Study questions:
a – Using the text about the Can Pile, answer each of these:
(i) What are the two piles the writer says people sort what is possible into?
(ii) What sport does the young player in the text play?
(iii) What does she name as something she can't control?
b – Reproduce the part of the text about the Can Pile between "For years I’ve" and "sorting like that.", inclusive.

Text for analysis:
For years I’ve watched myself and others sort what is possible into piles: The Can Pile and the Can’t Pile. Sometimes this is done for seemingly good reasons, such as sorting into piles based on what I can control and what I can’t control. The thinking is, “Why bother with what I can’t control? Just let it be. Save my energy.” On the surface, it makes sense, but there is a problem with sorting like that.

When you sort like that, the Can’t Pile gets too damn big. Please do not limit your influence and possibility in this way.

Let me give an example. I was talking to a young softball player one time, and she was discussing how she controls the controllables and leaves everything else be. She can’t control it, so why bother?

I wanted an example, so she mentioned that she can’t control umpire calls, so she leaves them be and doesn’t worry about them (doubtful this always happens, but I love the effort). In other words, umpire calls are in her Can’t Pile.

This was curious to me, so I asked, “Do you think you can influence umpire calls?”

Dataset entries:
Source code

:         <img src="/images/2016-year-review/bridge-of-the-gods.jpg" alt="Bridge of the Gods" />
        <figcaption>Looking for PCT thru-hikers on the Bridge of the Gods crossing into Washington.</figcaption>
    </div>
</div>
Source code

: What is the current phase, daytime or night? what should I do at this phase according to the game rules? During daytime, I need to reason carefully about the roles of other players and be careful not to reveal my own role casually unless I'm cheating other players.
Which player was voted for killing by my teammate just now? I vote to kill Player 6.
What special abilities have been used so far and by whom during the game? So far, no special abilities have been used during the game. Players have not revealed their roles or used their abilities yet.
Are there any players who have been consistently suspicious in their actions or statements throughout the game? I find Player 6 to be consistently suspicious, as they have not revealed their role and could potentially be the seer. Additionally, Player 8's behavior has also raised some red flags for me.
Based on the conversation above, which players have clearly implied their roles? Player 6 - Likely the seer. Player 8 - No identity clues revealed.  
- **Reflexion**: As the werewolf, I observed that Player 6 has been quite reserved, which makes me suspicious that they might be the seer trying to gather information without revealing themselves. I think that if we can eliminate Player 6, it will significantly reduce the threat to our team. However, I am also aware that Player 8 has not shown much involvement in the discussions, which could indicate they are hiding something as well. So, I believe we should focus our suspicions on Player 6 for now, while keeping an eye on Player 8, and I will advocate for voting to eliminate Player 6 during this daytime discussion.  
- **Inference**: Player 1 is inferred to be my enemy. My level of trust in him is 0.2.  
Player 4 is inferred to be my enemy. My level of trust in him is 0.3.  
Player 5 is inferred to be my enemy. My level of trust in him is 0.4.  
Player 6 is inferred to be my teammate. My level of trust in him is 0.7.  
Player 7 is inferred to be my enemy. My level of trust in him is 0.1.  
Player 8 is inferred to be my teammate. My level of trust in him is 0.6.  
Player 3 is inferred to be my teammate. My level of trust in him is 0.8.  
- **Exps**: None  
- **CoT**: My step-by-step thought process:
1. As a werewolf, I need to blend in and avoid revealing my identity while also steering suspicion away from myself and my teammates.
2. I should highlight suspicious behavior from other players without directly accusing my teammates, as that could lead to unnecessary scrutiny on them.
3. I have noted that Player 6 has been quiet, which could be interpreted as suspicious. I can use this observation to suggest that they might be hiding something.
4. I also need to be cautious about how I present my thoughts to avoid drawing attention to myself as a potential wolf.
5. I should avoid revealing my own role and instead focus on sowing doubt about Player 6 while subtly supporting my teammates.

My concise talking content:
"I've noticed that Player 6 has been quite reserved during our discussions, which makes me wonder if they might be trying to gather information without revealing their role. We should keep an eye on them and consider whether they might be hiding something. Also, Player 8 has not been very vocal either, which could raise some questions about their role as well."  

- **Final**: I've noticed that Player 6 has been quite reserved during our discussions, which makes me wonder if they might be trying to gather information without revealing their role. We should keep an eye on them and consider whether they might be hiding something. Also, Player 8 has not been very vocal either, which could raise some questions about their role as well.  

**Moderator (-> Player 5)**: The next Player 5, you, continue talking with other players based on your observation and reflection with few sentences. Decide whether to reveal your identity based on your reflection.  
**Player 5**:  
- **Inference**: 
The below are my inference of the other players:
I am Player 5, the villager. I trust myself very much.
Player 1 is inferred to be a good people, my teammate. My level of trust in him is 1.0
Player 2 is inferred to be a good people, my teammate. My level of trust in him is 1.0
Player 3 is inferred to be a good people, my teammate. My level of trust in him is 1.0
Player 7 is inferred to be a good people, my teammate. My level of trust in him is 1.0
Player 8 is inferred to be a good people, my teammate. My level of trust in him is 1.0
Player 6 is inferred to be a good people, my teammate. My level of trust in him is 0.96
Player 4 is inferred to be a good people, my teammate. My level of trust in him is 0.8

Outputs in order:
a –
(i) The Can Pile and the Can't Pile.
(ii) Softball.
(iii) Umpire calls.

b –
For years I’ve watched myself and others sort what is possible into piles: The Can Pile and the Can’t Pile. Sometimes this is done for seemingly good reasons, such as sorting into piles based on what I can control and what I can’t control. The thinking is, “Why bother with what I can’t control? Just let it be. Save my energy.” On the surface, it makes sense, but there is a problem with sorting like that.